▶ [EXERCISE GOAL] In the mailing-list thread on tuning mirror maker for throughput, quote everything from "Re: Tuning up" down to "if any, impact.".

▶ [PAGE EXTRACT]
=== Section Start ===
Re: Tuning up mirror maker for high thruput

2017-07-24 Thread Todd Palino
We haven’t had any problem after tuning the default send/receive buffers in
the OS up to 10MB. Linux uses a sliding window, so if you have short
latencies, you won’t use as much of the buffer and you should see very
little, if any, impact.

-Todd


On Mon, Jul 24, 2017 at 2:20 PM, James Cheng  wrote:

> Todd,
>
> I have a question about the OS/broker tuning that you are talking about on
> the source cluster. Aside from mirrormaker (which you say should be running
> in the remote destination datacenter), presumably there will be other
> consumers in the source datacenter as well. How does the OS/broker tuning
> affect those consumers that are close to the source datacenter? Will they
> continue to function well?
>
> -James
>
> > On Jul 23, 2017, at 7:16 AM, Todd Palino  wrote:
> >
> > One of the best pieces of advice I can offer is that you really need to
> run
> > the mirror maker in the same physical/network location as the Kafka
> cluster
> > you are producing to. Latency on the consumer side can be more easily
> > absorbed than latency on the producer side, as to assure that we have
> > proper message ordering and reliability, we need to restrict in flight
> > batches to 1. So that means that our produce connection is contstrained
> to
> > be very thin, and latency makes a huge impact. Meanwhile, on the consume
> > side we’re fetching large batches of messages, many at a time, so
> > round-trip latency has less of an impact. I really can’t stress this
> > enough. We set up some mirror makers in the opposite configuration for
> > security reasons, and it’s been a huge problem even with tuning.
> >
> > In addition to this, you will want to assure that your OS (and then the
> > mirror maker and broker) tuning is taking into account the latency.
> Here’s
> > a good reference for the OS side (for Linux):
> > http://linuxczar.net/blog/2016/09/18/bandwidth-delay-product/
> >
> > Once you have the OS tuned, you’ll need to adjust the broker tuning on
> the
> > clusters you are consuming from, since that is the high latency side. The
> > configuration for that is socket.send.buffer.bytes, and it probably makes
> > sense to set this to -1 (which means use the OS configuration). You can
> do
> > the same with socket.receive.buffer.bytes, but it’s not as critical with
> > this setup. On the mirror maker, the configuration is on the consumer
> side,
> > and it’s called receive.buffer.bytes. Again, you can set this to -1 to
> use
> > the OS configuration. Make sure to restart the applications after making
> > all these changes, of course.
=== Section End ===
▶ [DATA UNDER STUDY]
=== Section Start ===
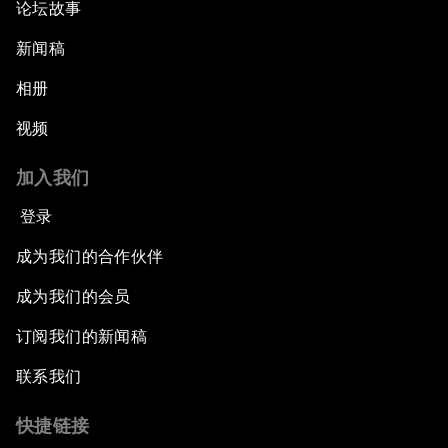
论坛故事
新闻稿
相册
视频
加入我们
登录
成为我们的合作伙伴
成为我们的会员
订阅我们的新闻稿
联系我们
快捷链接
=== Section End ===
▶ [TASK OUTPUT]
Re: Tuning up mirror maker for high thruput

2017-07-24 Thread Todd Palino
We haven’t had any problem after tuning the default send/receive buffers in
the OS up to 10MB. Linux uses a sliding window, so if you have short
latencies, you won’t use as much of the buffer and you should see very
little, if any, impact.